What Are Monster Trucks?

What Are Monster Trucks

Monster trucks are big, loud, and exciting. More than twice the size of regular pickups, they perform flips, cartwheels, and other tricks, including jumping and crushing cars. But have you ever wondered what monster trucks are? Keep reading to find out!

Basic Information

  • Website: monsterjam.com
  • Founded: 1982
  • Location: various cities across the US and Canada; occasionally worldwide
  • Venue: professional sports stadiums (football, baseball, hockey, basketball), used during their respective offseasons
  • Governing Body: United States Hot Rod Association (USHRA)
  • Prize money: 0 (drivers are salaried $25,000 - 50,000 per year)

Monster trucks are specialized, oversized off-road vehicles featuring four-wheel drive and long-travel suspensions. Styled to resemble lifted pickups or SUVs, modern monster trucks are built on custom tube-frame chassis, similar to the construction of dune buggies.

Monster trucks perform in events known as monster truck shows or rallies. Styled as competitions, monster truck shows feature a head-to-head knockout race portion. The races are followed by skills and freestyle competitions, in which drivers are scored by judges based on their success in performing tricks such as jumps, flips, donuts, and cartwheels. 

A monster truck race course includes obstacles such as jumps and junked cars. Cars are also available to jump and crush during skills and freestyle competitions. Drivers commonly wreck their monster trucks as exciting finales to their freestyle performances. These wrecks are wildly popular with fans and costly to teams, who must repair the damage before the next show.

History

In the late 1970s, modified pickup trucks became popular in North America, as did the activities for which they could be used, especially off-roading, mud bogging, and tractor pulling.

One of the biggest and most capable modified trucks of the time was a Ford F-250 owned by Bob Chandler, featuring 48-inch tires and nicknamed “Bigfoot.” Just for fun, in 1981, Chandler filmed a video of Bigfoot driving over and crushing two junked cars in a field.

An event promoter saw the video and, convinced of its entertainment value, persuaded Chandler to perform as a sideshow attraction at a series of tractor pulling events. Chandler’s debut performance with Bigfoot occurred in 1982 at the Pontiac Silverdome in Michigan. 

In front of over 65,000 fans, Bigfoot climbed a mountain of junked cars, crushing them with ease. The crowd loved it. This was the first time Bigfoot had been fitted with larger 66-inch tires and is considered to be the first true monster truck show.

Monster trucks have only increased in popularity since then, getting larger, more powerful, and more capable of performing tricks. Monster Jam is the primary tour company and promoter for monster truck events, but other circuits exist, such as Monster Truckz and Monster Truck Wars.

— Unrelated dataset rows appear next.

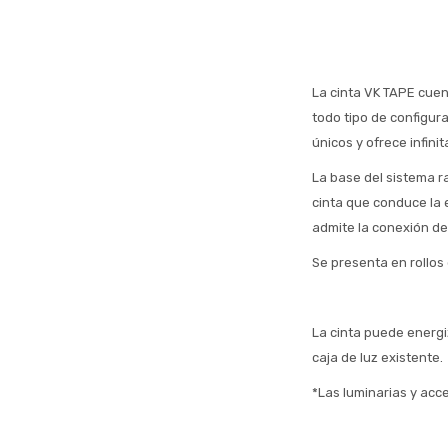
La cinta VK TAPE cuent
todo tipo de configur
únicos y ofrece infinit
La base del sistema r
cinta que conduce la e
admite la conexión de
Se presenta en rollos 
La cinta puede energi
caja de luz existente.
*Las luminarias y acc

Construction and Technical Specifications

Monster trucks are hulking, hand-built performance vehicles that are designed for maximum power, speed, maneuverability, and durability. Some monster trucks use a stock pickup chassis as their base, but most, including the most successful, are constructed using a tough composite body mounted on a custom fabricated tube-frame chassis.

A typical monster truck measures 10 to 12 feet high, 12 feet wide, and nearly 20 feet long. For competition, each monster truck is required to weigh at least 10,000 pounds; some trucks are as heavy as 15,000 pounds.

Monster trucks are capable of feats of extreme performance. They can perform back and front-flips, accelerate past 100 mph and execute jumps that reach heights of over 30 feet in the air, and cover distances of over 200 feet.

Powerful engines are required to move these massive machines with such agility. Monster trucks use large-displacement, supercharged V8 engines, typically built on billet blocks and running on alcohol fuel. The hardy, high-performance engines are tuned to produce between 1,500 and 2,000 horsepower. 

Aiding in their maneuverability, monster trucks utilize overbuilt four-link suspensions and run on 66-inch tires designed for agricultural use. A set of four tires costs over $10,000. Every part of a monster truck is equally expensive, with an entire truck costing between $100,000 and $250,000 to build. An engine alone costs $40,000, and typical repairs and maintenance cost $10,000 per event.

Famous Monster Trucks

Bigfoot, the original monster truck, remains one of the most famous monster trucks of all time. More than 20 iterations of Bigfoot have been built over the years, some with tires as big as ten feet in diameter. Although Bob Chandler has retired as a driver, Bigfoot continues to perform, with a team of drivers serving behind the wheel.

Several monster trucks have become popular thanks to the promotion of the Monster Jam tour, such as Grave Digger and Carolina Crusher, which were two of the original trucks on the circuit. Some currently popular Monster Jam trucks are Zombie, Velociraptor, Megalodon, Wasted Nites, and Son-uva Digger, a spinoff of the original Grave Digger.

Other famous monster trucks include Batman, El Toro Loco, Maximum Destruction, Blue Thunder, Monster Mutt, Bounty Hunter, and Sudden Impact.